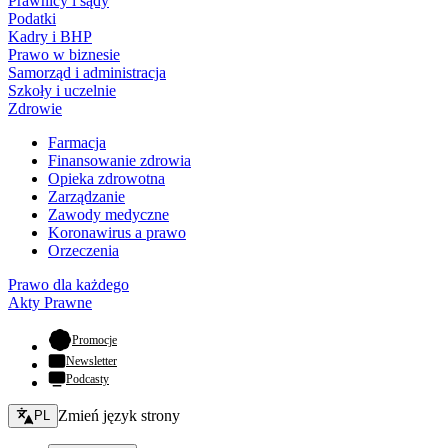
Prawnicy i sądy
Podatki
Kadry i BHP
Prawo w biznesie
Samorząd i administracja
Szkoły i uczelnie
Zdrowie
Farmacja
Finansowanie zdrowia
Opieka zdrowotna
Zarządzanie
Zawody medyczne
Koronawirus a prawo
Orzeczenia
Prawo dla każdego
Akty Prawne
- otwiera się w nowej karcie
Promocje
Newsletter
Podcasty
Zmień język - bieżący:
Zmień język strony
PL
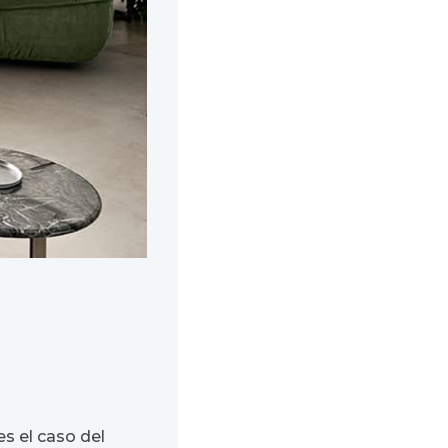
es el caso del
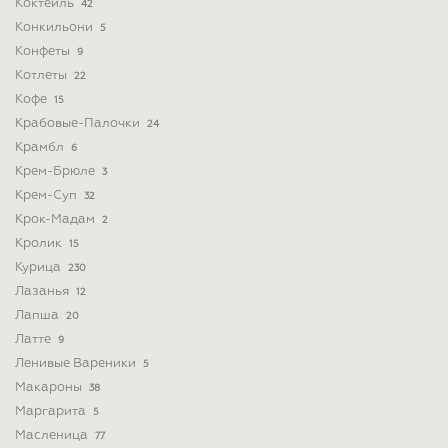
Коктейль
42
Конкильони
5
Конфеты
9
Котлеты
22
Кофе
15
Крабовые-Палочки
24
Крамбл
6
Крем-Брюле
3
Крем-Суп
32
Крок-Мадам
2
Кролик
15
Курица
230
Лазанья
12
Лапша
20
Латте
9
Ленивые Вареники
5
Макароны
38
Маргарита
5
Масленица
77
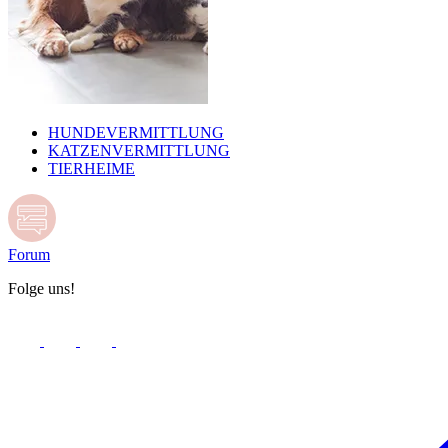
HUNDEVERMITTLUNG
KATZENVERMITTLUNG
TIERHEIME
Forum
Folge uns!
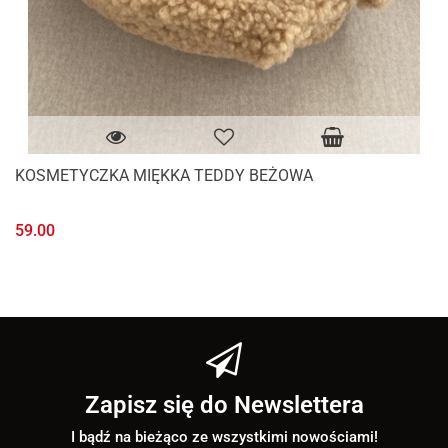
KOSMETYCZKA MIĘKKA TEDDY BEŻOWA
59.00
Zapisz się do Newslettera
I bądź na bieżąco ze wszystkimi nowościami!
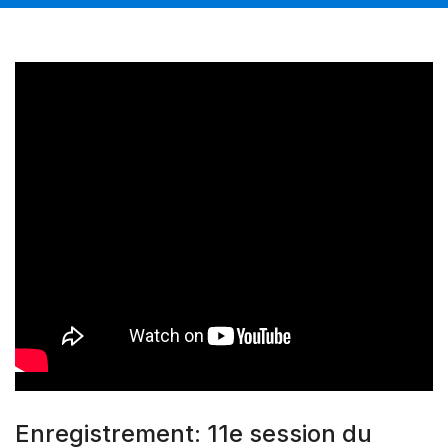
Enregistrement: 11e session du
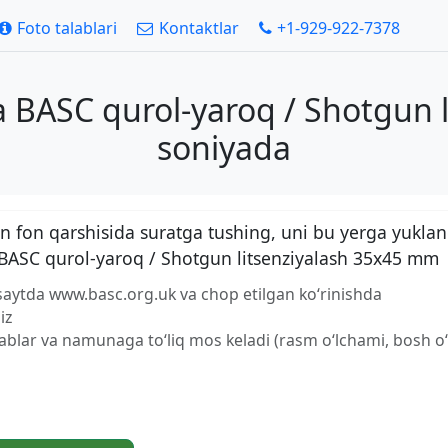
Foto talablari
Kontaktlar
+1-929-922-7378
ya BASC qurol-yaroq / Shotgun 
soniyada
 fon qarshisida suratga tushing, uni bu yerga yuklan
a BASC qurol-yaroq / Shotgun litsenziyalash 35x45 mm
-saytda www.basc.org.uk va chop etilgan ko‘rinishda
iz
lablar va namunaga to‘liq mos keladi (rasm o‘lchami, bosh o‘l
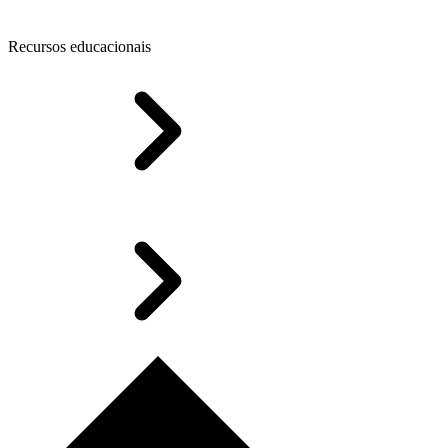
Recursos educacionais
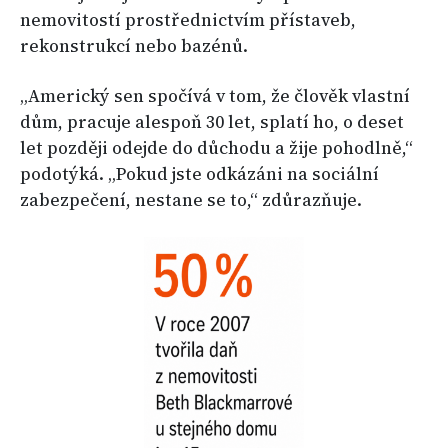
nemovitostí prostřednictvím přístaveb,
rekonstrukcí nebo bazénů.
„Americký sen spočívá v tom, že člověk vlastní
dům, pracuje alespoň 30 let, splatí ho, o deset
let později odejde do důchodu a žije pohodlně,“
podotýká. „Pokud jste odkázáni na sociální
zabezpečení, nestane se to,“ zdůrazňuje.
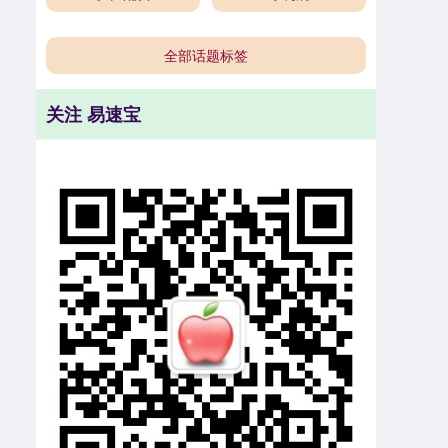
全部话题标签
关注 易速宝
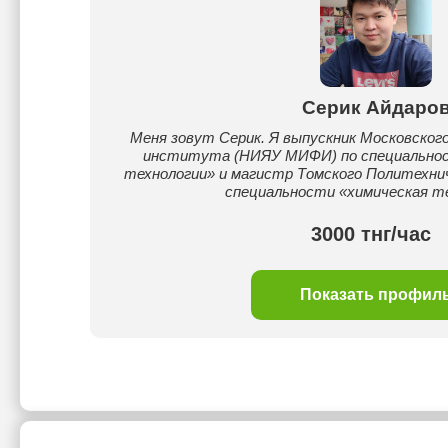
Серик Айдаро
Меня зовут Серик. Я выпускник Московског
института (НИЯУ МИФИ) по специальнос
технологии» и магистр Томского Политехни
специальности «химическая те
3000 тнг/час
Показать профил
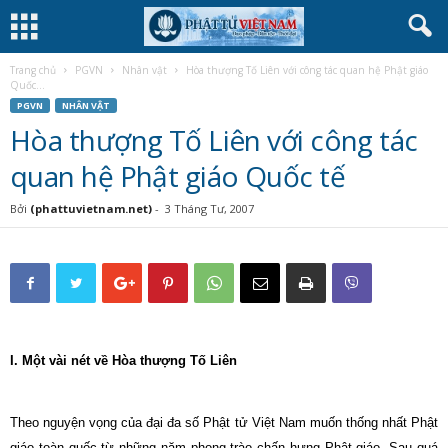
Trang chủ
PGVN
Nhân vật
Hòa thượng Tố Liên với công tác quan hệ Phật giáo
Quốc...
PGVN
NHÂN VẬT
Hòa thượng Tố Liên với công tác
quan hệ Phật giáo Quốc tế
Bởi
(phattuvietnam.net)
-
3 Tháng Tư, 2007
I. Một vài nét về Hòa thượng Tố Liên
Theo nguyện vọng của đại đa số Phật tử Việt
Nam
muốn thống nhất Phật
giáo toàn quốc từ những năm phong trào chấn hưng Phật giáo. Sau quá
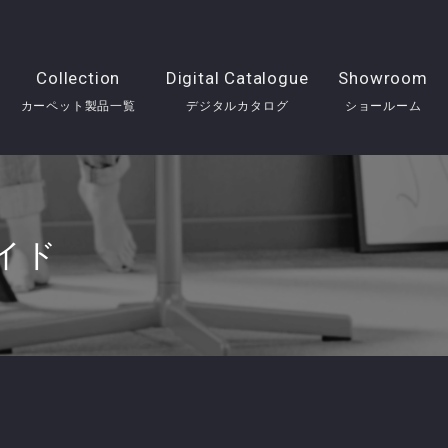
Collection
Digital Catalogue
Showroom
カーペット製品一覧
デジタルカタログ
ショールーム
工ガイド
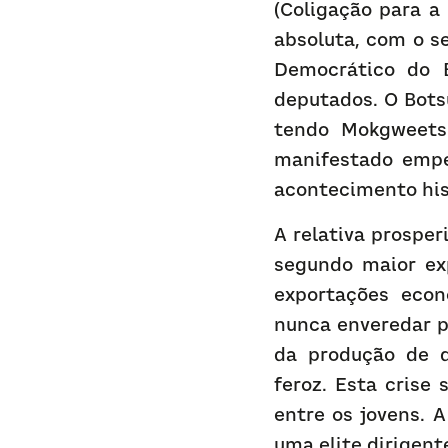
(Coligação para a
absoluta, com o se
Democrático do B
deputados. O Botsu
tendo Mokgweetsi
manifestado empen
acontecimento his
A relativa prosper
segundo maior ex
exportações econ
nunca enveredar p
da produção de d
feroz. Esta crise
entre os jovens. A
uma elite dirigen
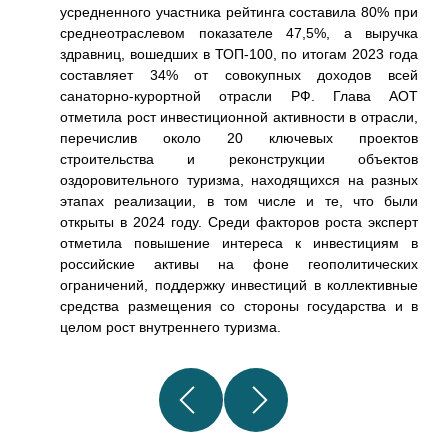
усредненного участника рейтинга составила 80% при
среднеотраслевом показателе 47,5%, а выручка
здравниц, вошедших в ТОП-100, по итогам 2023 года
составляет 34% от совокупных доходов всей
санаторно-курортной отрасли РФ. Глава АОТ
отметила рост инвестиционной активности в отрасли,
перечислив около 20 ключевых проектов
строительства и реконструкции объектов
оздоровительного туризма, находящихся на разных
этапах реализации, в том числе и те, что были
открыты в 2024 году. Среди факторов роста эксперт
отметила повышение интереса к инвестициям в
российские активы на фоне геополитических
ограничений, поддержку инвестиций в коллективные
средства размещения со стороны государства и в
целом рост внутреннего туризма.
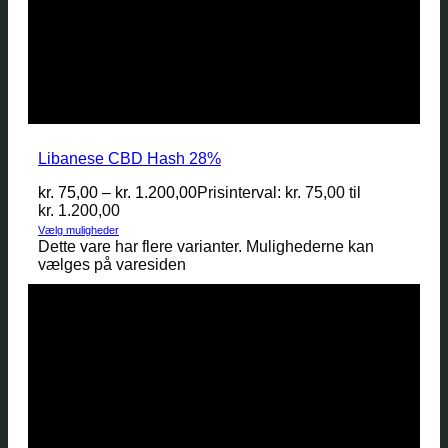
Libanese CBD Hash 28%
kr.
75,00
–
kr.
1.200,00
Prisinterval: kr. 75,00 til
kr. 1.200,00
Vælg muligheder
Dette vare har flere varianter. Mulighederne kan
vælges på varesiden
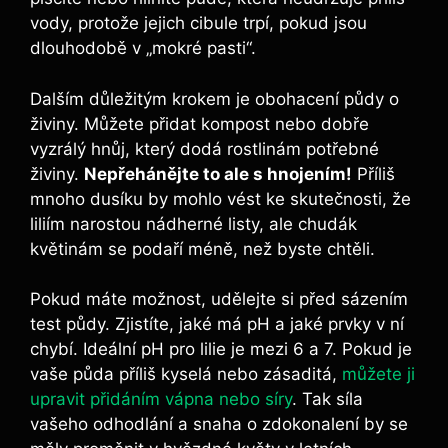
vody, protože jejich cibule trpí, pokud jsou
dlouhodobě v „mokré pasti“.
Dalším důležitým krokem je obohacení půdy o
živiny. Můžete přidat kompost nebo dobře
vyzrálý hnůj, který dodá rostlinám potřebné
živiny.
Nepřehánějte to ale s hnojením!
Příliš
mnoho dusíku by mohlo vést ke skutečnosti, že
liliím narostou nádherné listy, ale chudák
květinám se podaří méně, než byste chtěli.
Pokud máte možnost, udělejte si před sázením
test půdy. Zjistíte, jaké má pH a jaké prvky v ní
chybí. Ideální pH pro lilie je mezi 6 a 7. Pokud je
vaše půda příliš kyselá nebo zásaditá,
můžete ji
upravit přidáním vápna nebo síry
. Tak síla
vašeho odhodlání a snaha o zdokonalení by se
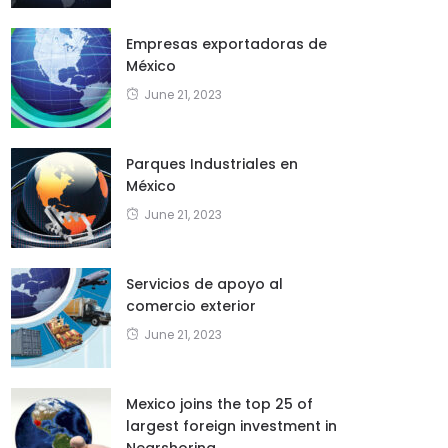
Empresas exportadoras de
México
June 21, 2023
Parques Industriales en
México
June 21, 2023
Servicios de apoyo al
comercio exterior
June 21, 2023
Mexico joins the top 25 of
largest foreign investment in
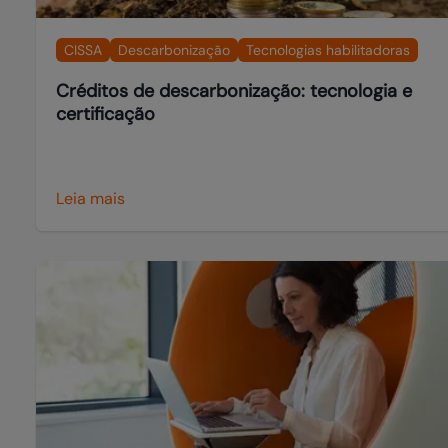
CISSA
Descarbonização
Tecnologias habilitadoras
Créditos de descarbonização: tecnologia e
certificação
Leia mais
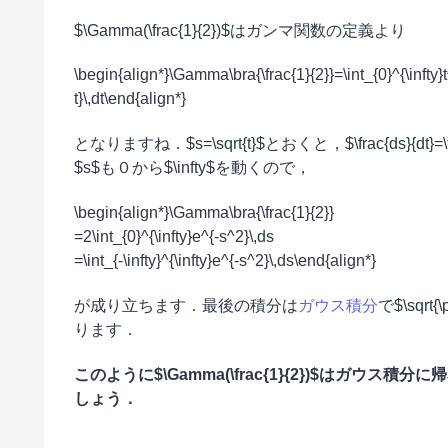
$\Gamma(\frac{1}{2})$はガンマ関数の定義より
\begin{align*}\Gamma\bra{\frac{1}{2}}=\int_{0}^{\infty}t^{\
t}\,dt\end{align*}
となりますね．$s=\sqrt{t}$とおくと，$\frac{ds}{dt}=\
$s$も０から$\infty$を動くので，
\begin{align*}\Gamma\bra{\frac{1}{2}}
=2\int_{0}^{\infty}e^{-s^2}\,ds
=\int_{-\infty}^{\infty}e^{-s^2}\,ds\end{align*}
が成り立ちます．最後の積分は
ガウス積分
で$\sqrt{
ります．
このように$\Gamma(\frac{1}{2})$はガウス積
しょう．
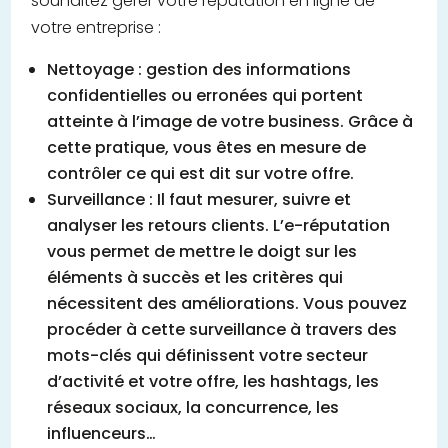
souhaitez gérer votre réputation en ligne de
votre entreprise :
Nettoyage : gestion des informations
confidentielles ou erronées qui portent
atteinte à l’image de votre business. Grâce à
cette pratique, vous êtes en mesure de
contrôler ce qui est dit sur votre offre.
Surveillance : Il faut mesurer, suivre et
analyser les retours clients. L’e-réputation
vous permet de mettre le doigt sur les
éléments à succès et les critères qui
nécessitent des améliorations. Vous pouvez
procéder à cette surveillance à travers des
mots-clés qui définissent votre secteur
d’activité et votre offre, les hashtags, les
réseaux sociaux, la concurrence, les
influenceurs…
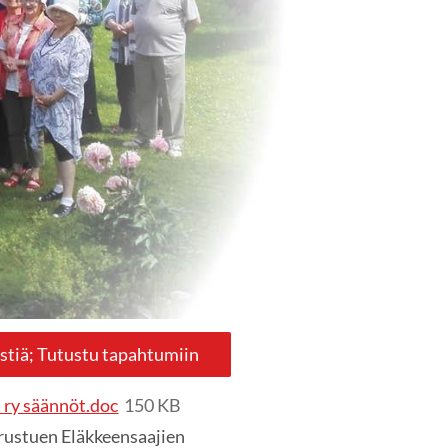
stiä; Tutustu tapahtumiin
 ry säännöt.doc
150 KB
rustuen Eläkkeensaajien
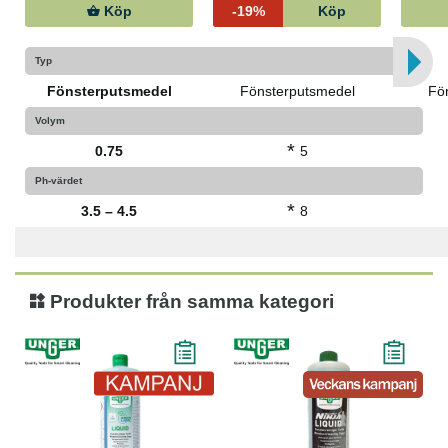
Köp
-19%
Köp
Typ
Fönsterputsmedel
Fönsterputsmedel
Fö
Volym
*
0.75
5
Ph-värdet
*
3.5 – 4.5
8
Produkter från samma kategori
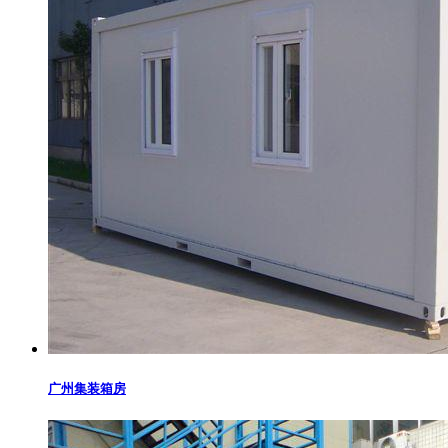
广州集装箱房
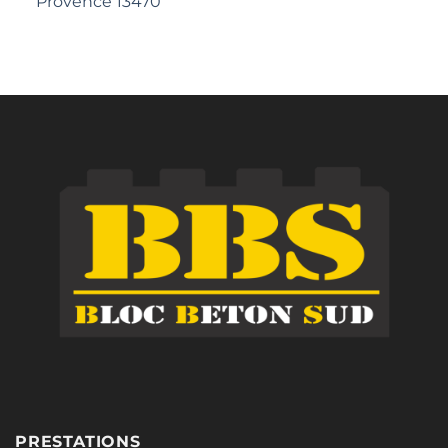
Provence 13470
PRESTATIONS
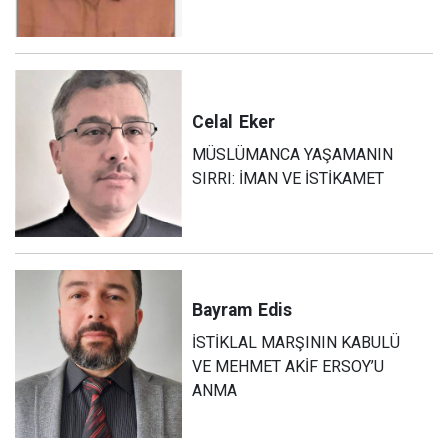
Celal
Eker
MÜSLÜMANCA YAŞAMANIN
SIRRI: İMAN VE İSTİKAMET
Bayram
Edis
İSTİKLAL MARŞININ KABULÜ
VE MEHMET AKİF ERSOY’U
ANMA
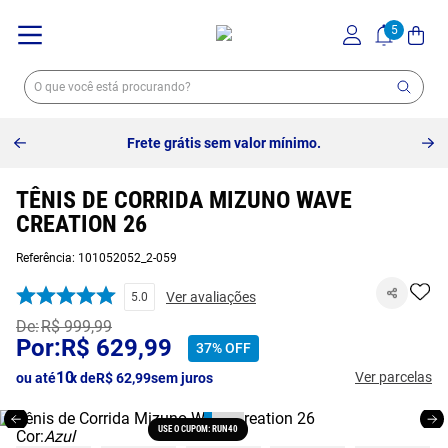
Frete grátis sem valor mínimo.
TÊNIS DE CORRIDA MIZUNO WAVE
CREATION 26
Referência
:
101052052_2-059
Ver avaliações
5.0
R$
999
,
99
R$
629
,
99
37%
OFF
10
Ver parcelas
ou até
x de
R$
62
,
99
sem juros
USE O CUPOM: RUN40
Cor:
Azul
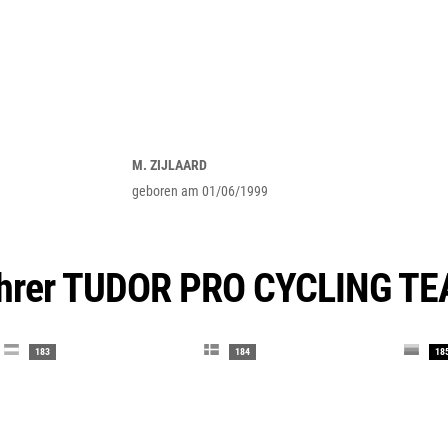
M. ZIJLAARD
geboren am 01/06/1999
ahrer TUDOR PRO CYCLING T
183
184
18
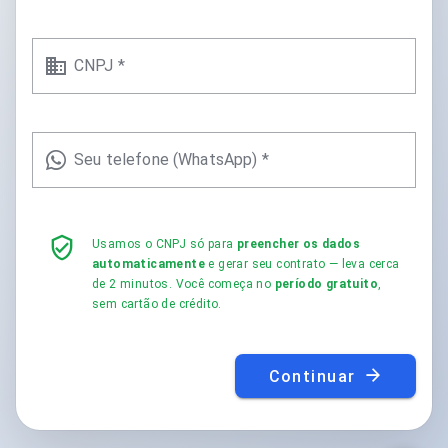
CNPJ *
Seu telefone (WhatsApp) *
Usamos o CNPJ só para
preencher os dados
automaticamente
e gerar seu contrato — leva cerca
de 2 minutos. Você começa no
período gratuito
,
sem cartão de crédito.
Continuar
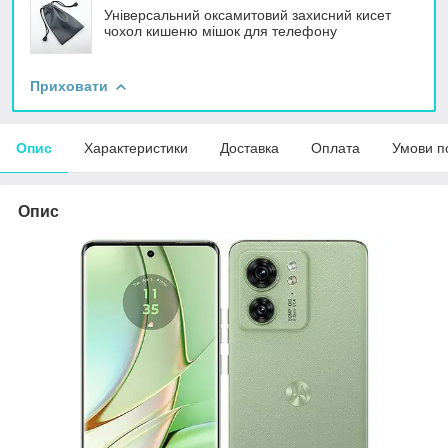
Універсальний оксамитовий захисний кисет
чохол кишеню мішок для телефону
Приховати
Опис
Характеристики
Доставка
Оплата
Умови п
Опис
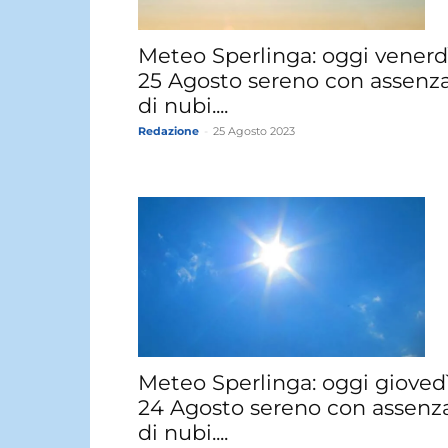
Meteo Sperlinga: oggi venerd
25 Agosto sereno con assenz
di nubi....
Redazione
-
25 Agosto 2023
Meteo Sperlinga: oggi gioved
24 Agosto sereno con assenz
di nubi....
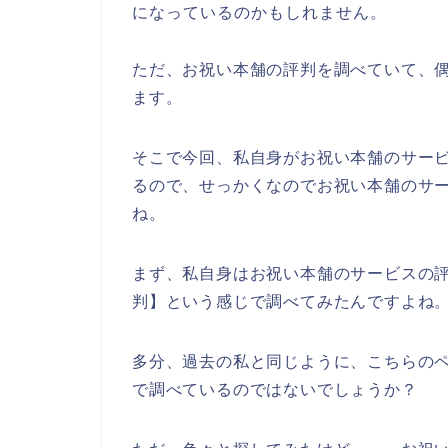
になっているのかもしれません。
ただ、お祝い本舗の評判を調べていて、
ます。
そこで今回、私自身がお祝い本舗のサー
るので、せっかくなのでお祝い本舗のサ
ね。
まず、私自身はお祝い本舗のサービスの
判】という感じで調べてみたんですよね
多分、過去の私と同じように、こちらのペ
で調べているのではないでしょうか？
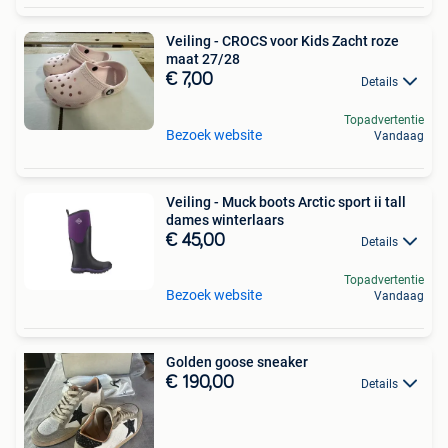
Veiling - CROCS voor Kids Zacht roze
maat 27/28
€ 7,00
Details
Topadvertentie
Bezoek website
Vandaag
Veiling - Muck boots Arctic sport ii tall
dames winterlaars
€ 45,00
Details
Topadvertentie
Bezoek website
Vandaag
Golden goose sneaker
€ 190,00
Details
..............................
= EXERCISE =
Whenever the string "réputation" shows up on a line of the listing, copy that line.

= FINAL ANSWER =
souhaitez gérer votre réputation en ligne de
analyser les retours clients. L’e-réputation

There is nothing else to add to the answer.